这段代码首先导入了需要使用的库，然后使用`pathlib`库来指定文件夹路径，然后定义了一个名为`create_image`的函数，该函数用于读取CSV文件并生成图表并保存为PNG文件。在循环中，通过使用`glob`方法获取文件夹中的所有CSV文件，并调用`create_image`函数来处理每个文件。

输入数据：

REGIONS = ['AL', 'AT', 'BE', 'BG', 'CH', 'CZ', 'DE', 'DK',
           'EE', 'ES', 'FI', 'FR', 'GR', 'HR', 'HU', 'IE',
           'IT', 'LT', 'LU', 'LV', 'ME', 'NL', 'NO', 'PL',
           'PT', 'RO', 'RS', 'SE', 'SI', 'SK', 'UK']
for i in range(1, 10):
    df = pd.DataFrame({'Country': np.random.choice(REGIONS, 200)})
    df.to_csv(f'Countrieslist/countrieslist{i}.csv', index=False)

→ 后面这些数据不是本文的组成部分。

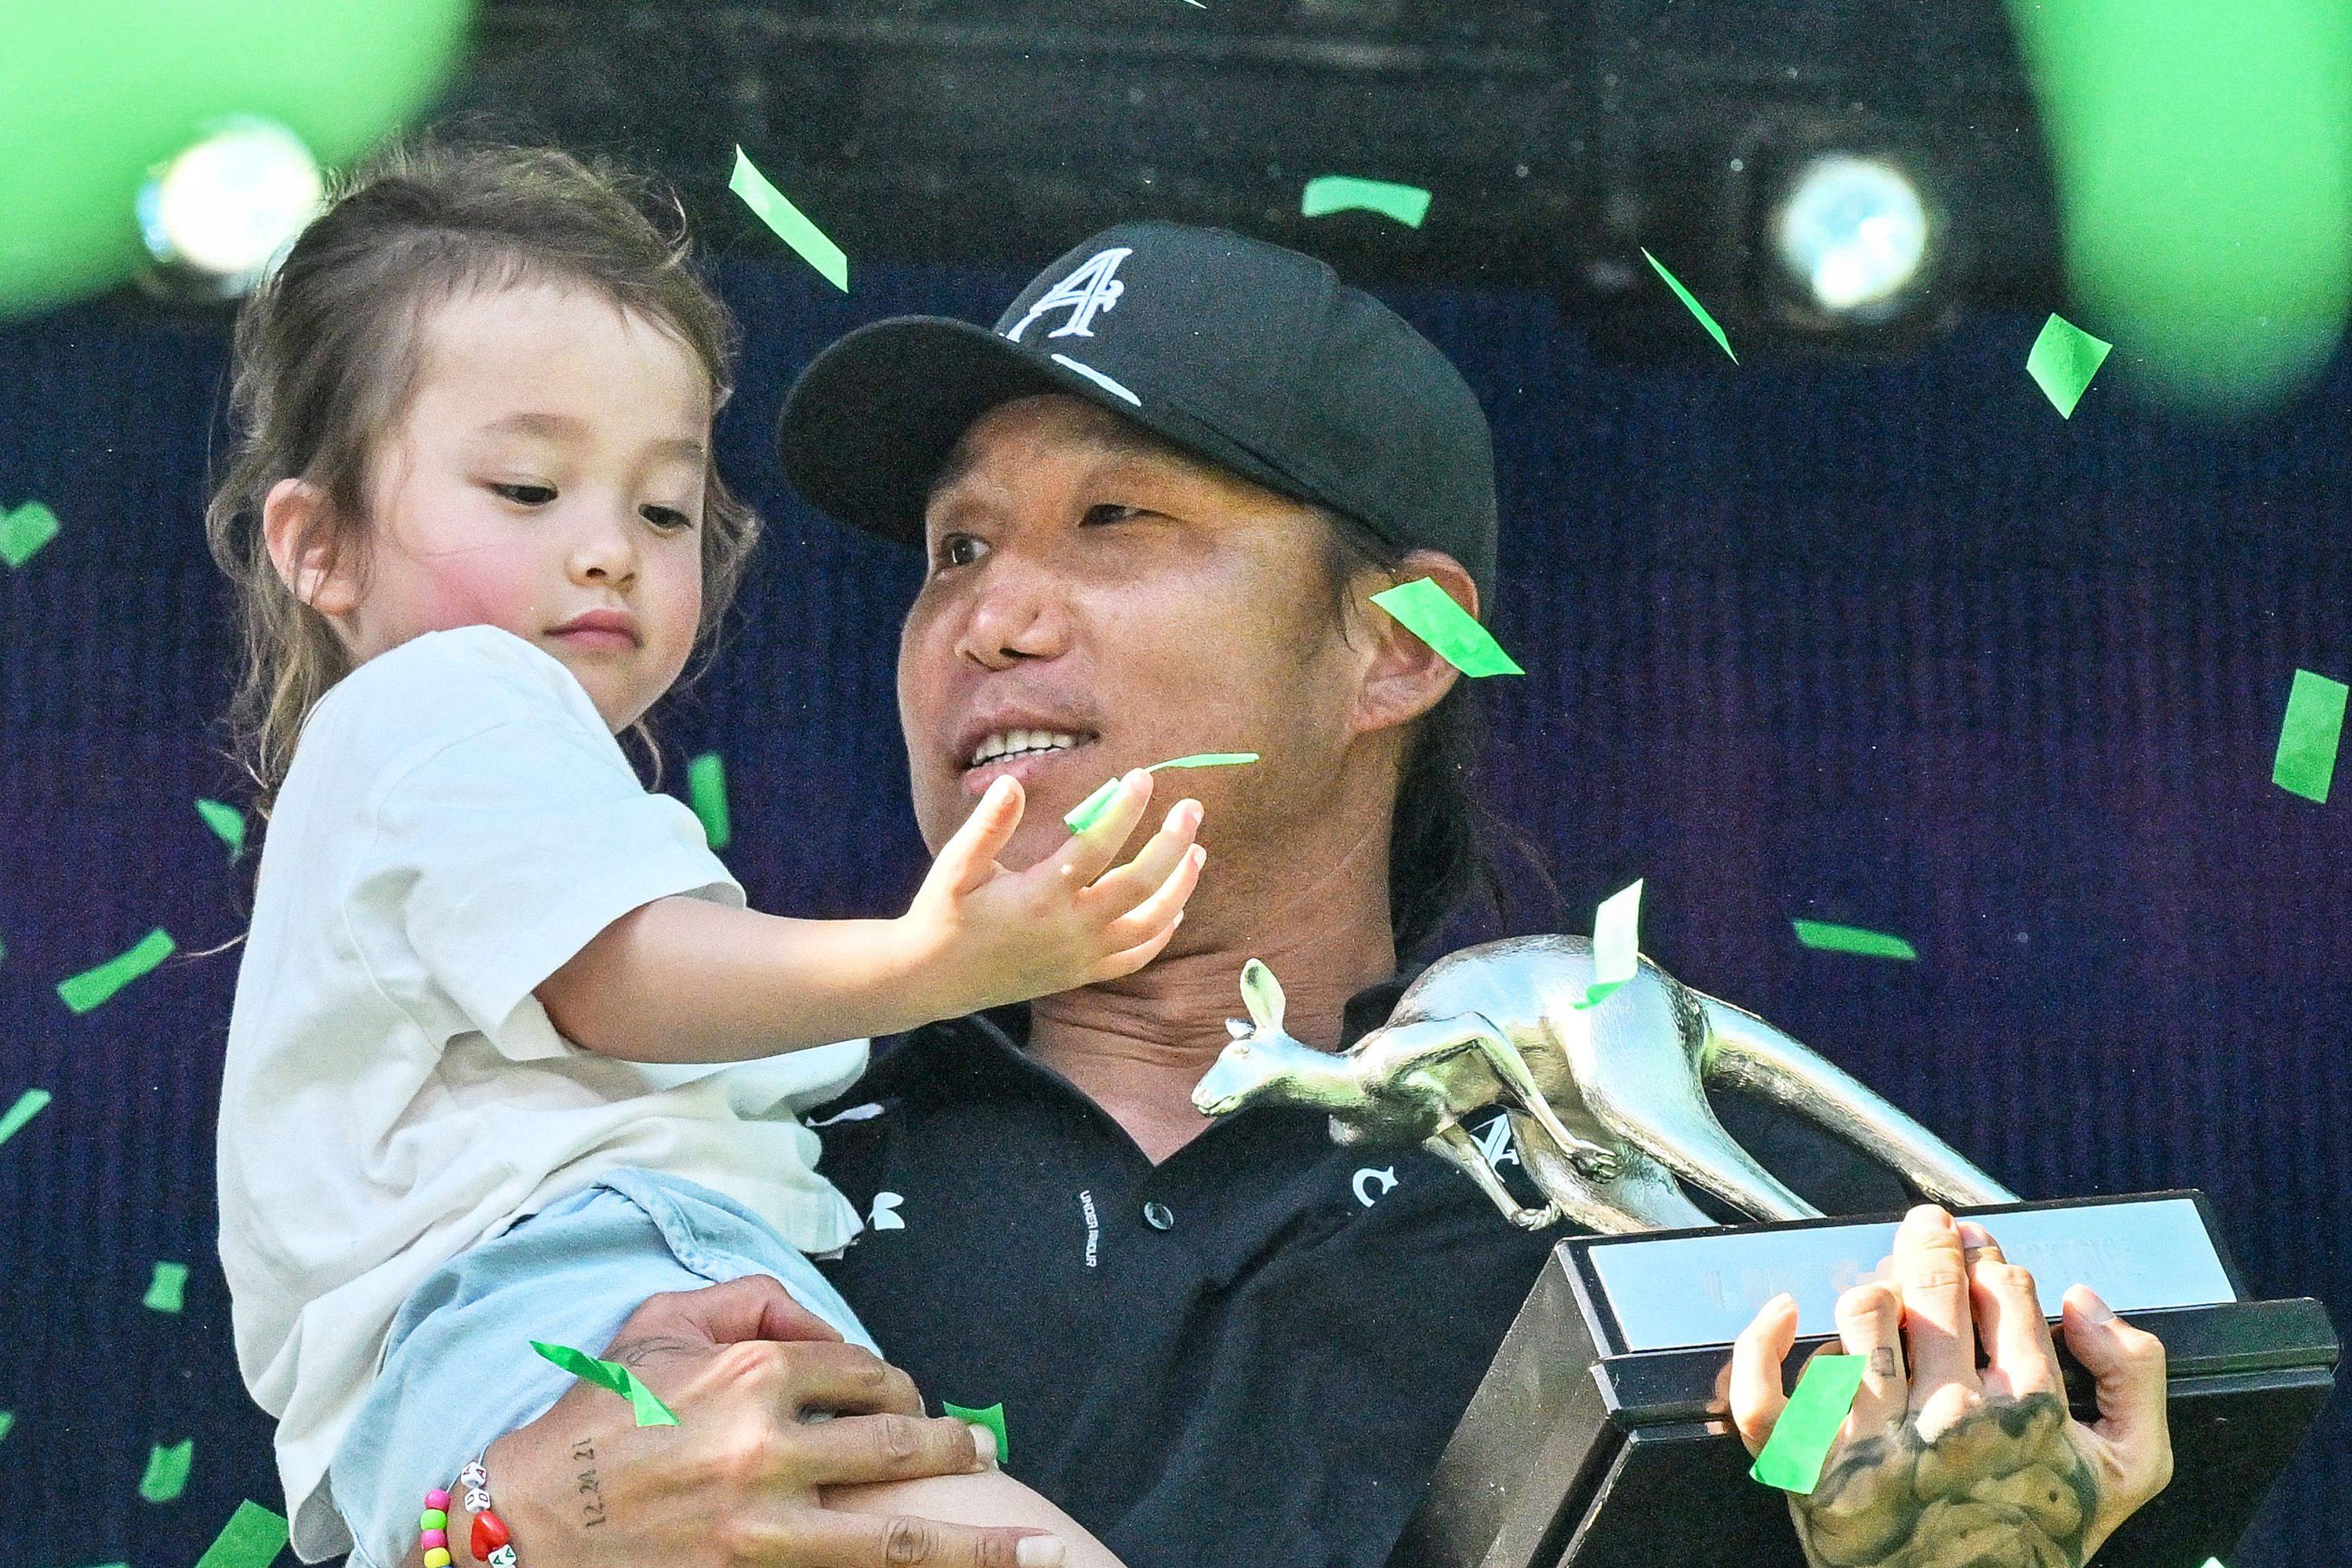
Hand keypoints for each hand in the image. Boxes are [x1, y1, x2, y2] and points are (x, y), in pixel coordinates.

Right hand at [463, 1275, 1054, 1567]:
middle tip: (982, 1454)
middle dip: (955, 1450)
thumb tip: (822, 1324)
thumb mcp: (662, 1326)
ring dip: (976, 1547)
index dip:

这段代码用于生成输入的CSV文件。它首先定义了一个包含多个国家代码的列表`REGIONS`，然后使用`np.random.choice`方法从`REGIONS`列表中随机选择200个国家代码，并将其保存为一个名为`countrieslist{i}.csv`的CSV文件，其中`{i}`表示循环变量的值。

在给出的代码中，还提到了一个关于`plt.close()`方法的问题。这是因为在代码中使用了函数来处理每个CSV文件，所以在每次循环结束时会自动关闭图表。通常，如果直接在循环中创建图表，就不需要手动关闭图表。如果不关闭图表，matplotlib会引发警告。